+++ Material for this task

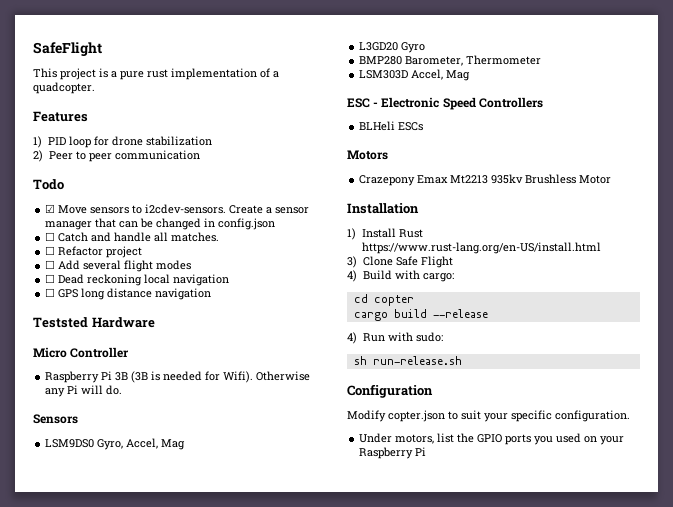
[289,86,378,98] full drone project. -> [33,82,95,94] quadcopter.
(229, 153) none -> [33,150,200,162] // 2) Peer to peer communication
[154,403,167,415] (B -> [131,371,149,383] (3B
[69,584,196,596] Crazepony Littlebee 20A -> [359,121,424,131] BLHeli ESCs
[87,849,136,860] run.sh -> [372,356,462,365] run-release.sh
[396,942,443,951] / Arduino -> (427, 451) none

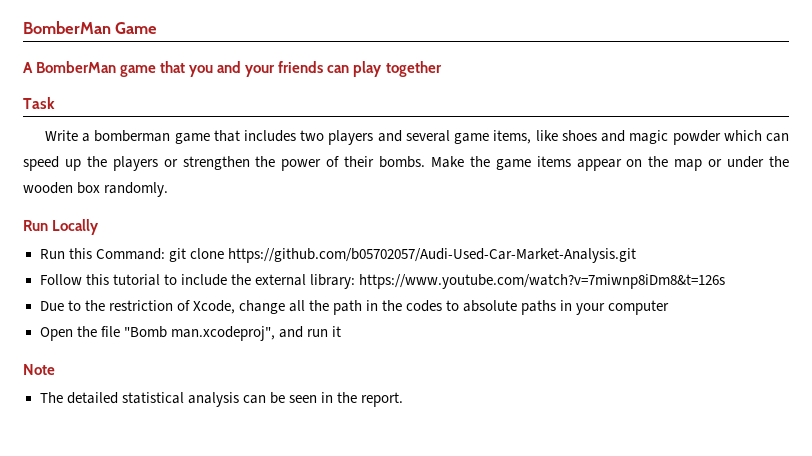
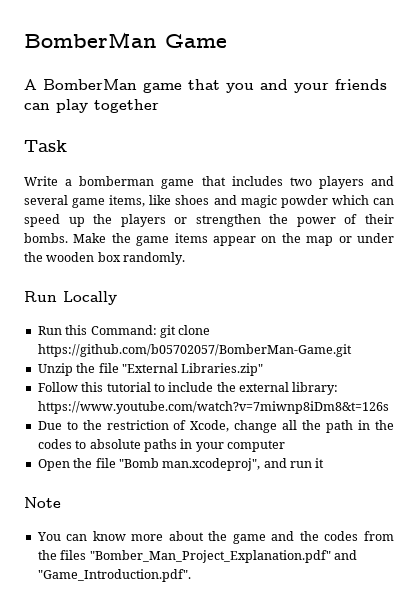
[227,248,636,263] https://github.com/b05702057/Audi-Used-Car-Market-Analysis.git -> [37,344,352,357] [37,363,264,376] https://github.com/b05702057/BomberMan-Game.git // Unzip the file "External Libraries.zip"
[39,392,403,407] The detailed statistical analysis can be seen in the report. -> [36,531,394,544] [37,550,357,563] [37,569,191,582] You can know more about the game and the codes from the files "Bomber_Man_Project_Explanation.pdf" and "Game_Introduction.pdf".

++++++

Return the stretch of data that begins with the line showing "(229, 153) none" and goes on through the line showing "-> [37,344,352,357] [37,363,264,376]", exactly, with pictures removed.

(229, 153) none -> [33,150,200,162] // 2) Peer to peer communication
[154,403,167,415] (B -> [131,371,149,383] (3B
[69,584,196,596] Crazepony Littlebee 20A -> [359,121,424,131] BLHeli ESCs
[87,849,136,860] run.sh -> [372,356,462,365] run-release.sh
[396,942,443,951] / Arduino -> (427, 451) none

[227,248,636,263] https://github.com/b05702057/Audi-Used-Car-Market-Analysis.git -> [37,344,352,357] [37,363,264,376] https://github.com/b05702057/BomberMan-Game.git // Unzip the file "External Libraries.zip"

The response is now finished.